Minister of Sport and Physical Activity Carla Qualtrough says she supports a “formal process” looking into abuse in sports, and also spoke positively about the national women’s soccer team’s fight for pay equity.
“I am absolutely committed to having a formal process [that] is trauma informed, where we support our victims, where we hear stories and we learn as much as we can to improve the system,” Qualtrough told reporters in Australia during a visit in support of the women’s team, which is competing in the World Cup.
Qualtrough is new in her role as sport minister, taking over from Pascale St-Onge. She declined to say specifically what sort of process she would support.
“I don’t have my mandate letter yet from the prime minister, so we’re going to have to wait and see on that one,” she said.
Calls for a public inquiry in sport have grown after successive revelations and allegations of abuse across multiple sports. Both the parliamentary committee on the status of women and former sport minister Kirsty Duncan have backed a public inquiry.
St-Onge was supportive of the idea, but had not detailed its exact form.
“I’ve already committed to bringing a national inquiry. It’s a matter of time,” St-Onge said in May. “I’m still working on it. When I’m ready to announce it, we will. But I’ve said again and again that it’s not a matter of if, it’s a matter of how.”
Qualtrough, who previously served as sport minister from 2015 to 2017, said she was looking to build on the work done by St-Onge.
“I’m going to work really hard to restore that trust, to put in place mechanisms to make sure all athletes are safe and supported and really get back to kind of the basics of why we all love sport,” she said.
Support for women’s team
Qualtrough also voiced her support for the Canada women’s national soccer team, which has been locked in a dispute with Canada Soccer, the national sports organization, over pay.

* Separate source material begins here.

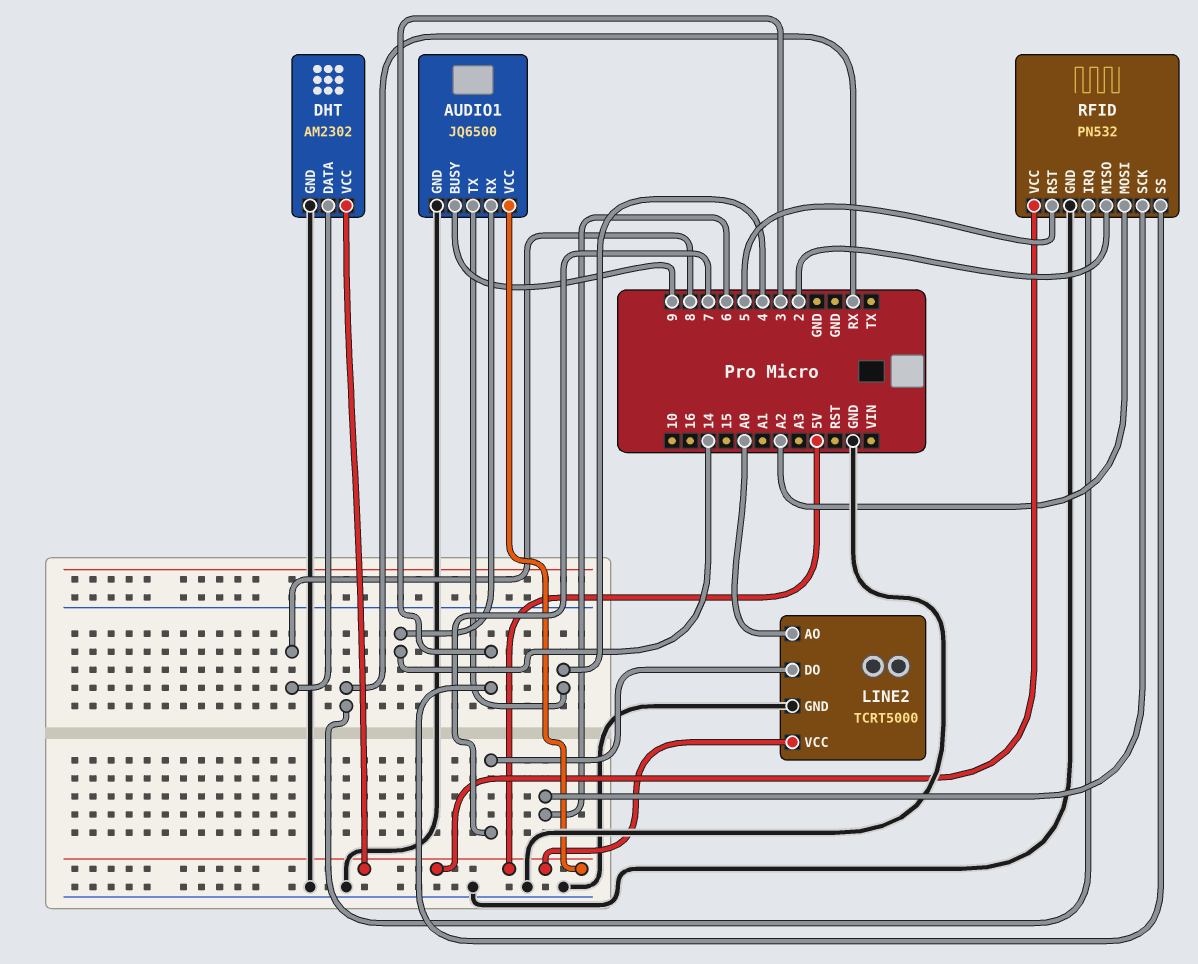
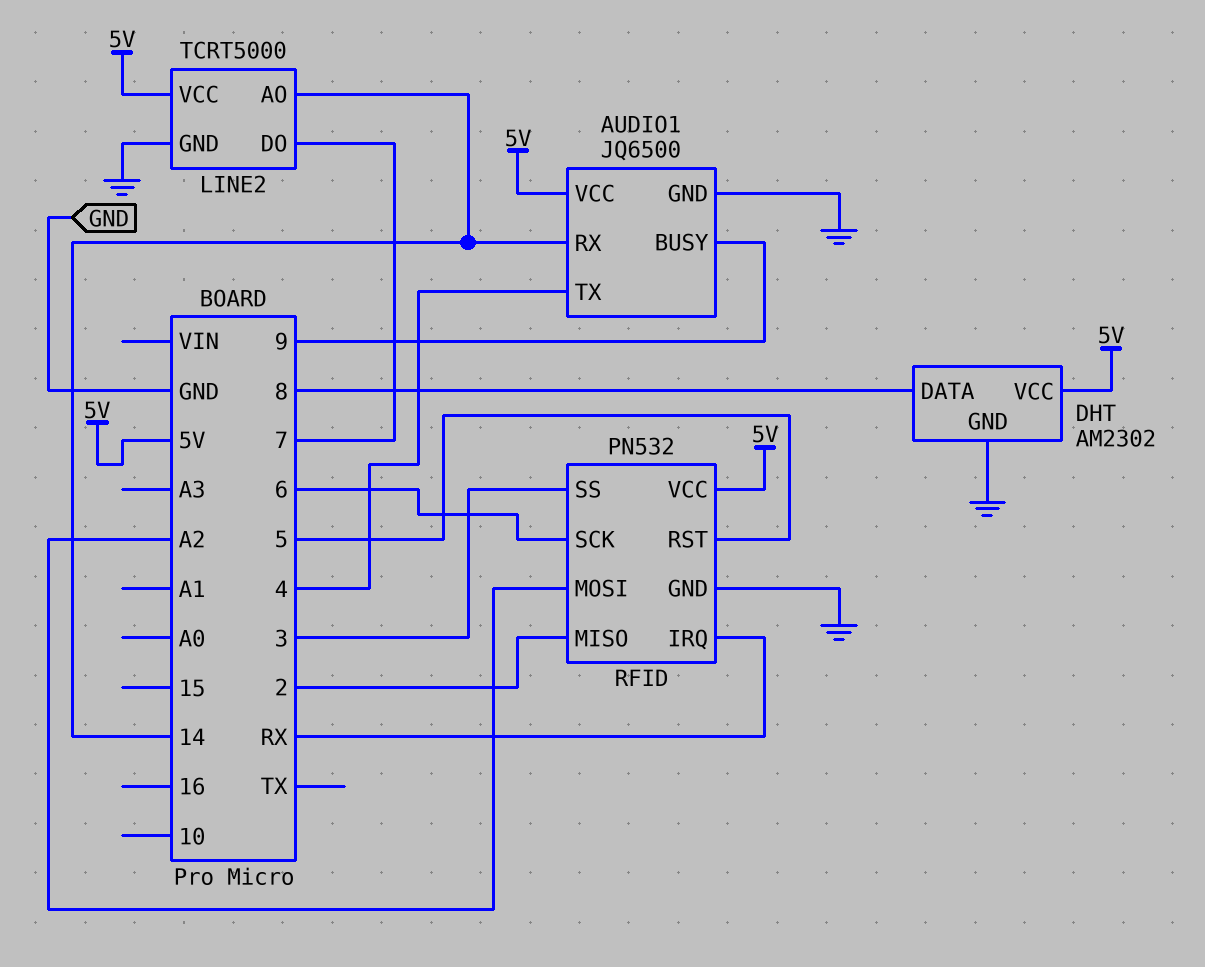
LINE2 pin AO: A0 -> 14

The Olympic champion women wanted the same support and backing ahead of the World Cup as the men did before their soccer showcase last year in Qatar. Both teams want Canada Soccer to open their books and explain why their programs are being cut this year.
“My background is as a human rights lawyer, so you’re never going to hear me say anything but pay equity, equal pay for work of equal value. Our women deserve equal opportunities as our men and we’re going to make sure they have it,” Qualtrough said.
The women’s team reached an interim deal with Canada Soccer earlier this week, but the team says there will be more negotiation in the future.
“We have been forced to choose between compensation and the funding required to hold necessary training camps. We have been forced to choose between receiving a fair share of the rewards from our teams’ successes at the World Cups and our commitment to equal pay and equal treatment,” the team said in a statement Friday.
“These are choices we should not have had to make.”
Qualtrough called the deal a good “baby step” but added she knew there was more to do.
“We all have to keep going on this, and so I’m behind the women 110 per cent.”